::: Recorded information

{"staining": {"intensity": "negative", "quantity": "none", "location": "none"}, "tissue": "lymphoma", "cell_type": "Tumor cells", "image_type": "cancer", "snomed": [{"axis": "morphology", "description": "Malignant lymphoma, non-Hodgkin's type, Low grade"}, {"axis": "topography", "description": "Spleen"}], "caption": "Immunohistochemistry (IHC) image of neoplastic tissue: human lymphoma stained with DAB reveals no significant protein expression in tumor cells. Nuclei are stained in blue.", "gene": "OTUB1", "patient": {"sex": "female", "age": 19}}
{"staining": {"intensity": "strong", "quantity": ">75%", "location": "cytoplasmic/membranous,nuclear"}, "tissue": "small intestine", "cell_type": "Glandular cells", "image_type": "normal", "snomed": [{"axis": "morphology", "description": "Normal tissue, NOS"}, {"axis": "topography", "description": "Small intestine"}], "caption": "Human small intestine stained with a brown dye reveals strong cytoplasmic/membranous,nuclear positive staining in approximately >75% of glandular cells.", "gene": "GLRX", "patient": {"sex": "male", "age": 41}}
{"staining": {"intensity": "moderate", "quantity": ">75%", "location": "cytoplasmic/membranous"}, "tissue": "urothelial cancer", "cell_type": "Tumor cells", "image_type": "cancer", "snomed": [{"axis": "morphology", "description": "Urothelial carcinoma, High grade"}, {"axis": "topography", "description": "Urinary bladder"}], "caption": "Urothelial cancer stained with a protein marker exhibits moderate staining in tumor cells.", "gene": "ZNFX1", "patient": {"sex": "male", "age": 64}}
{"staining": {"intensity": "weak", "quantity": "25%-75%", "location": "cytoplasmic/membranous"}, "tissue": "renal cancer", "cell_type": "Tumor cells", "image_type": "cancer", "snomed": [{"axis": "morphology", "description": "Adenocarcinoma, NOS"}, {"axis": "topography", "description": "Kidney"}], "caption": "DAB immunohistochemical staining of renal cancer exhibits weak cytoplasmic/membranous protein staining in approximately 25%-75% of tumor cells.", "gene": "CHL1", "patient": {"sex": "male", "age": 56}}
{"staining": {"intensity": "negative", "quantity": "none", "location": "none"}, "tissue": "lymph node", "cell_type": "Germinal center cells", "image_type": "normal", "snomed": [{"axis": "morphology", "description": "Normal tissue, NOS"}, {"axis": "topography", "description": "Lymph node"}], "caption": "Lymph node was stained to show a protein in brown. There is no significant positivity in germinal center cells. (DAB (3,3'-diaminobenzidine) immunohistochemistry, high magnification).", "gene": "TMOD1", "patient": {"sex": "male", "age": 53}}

::::::

§ What is expected
Return, exactly, the lines from the first line of the records above to the line containing "small intestine stained", both included.

§ Solved exercise
{"staining": {"intensity": "negative", "quantity": "none", "location": "none"}, "tissue": "lymphoma", "cell_type": "Tumor cells", "image_type": "cancer", "snomed": [{"axis": "morphology", "description": "Malignant lymphoma, non-Hodgkin's type, Low grade"}, {"axis": "topography", "description": "Spleen"}], "caption": "Immunohistochemistry (IHC) image of neoplastic tissue: human lymphoma stained with DAB reveals no significant protein expression in tumor cells. Nuclei are stained in blue.", "gene": "OTUB1", "patient": {"sex": "female", "age": 19}}
{"staining": {"intensity": "strong", "quantity": ">75%", "location": "cytoplasmic/membranous,nuclear"}, "tissue": "small intestine", "cell_type": "Glandular cells", "image_type": "normal", "snomed": [{"axis": "morphology", "description": "Normal tissue, NOS"}, {"axis": "topography", "description": "Small intestine"}], "caption": "Human small intestine stained with a brown dye reveals strong cytoplasmic/membranous,nuclear positive staining in approximately >75% of glandular cells.", "gene": "GLRX", "patient": {"sex": "male", "age": 41}}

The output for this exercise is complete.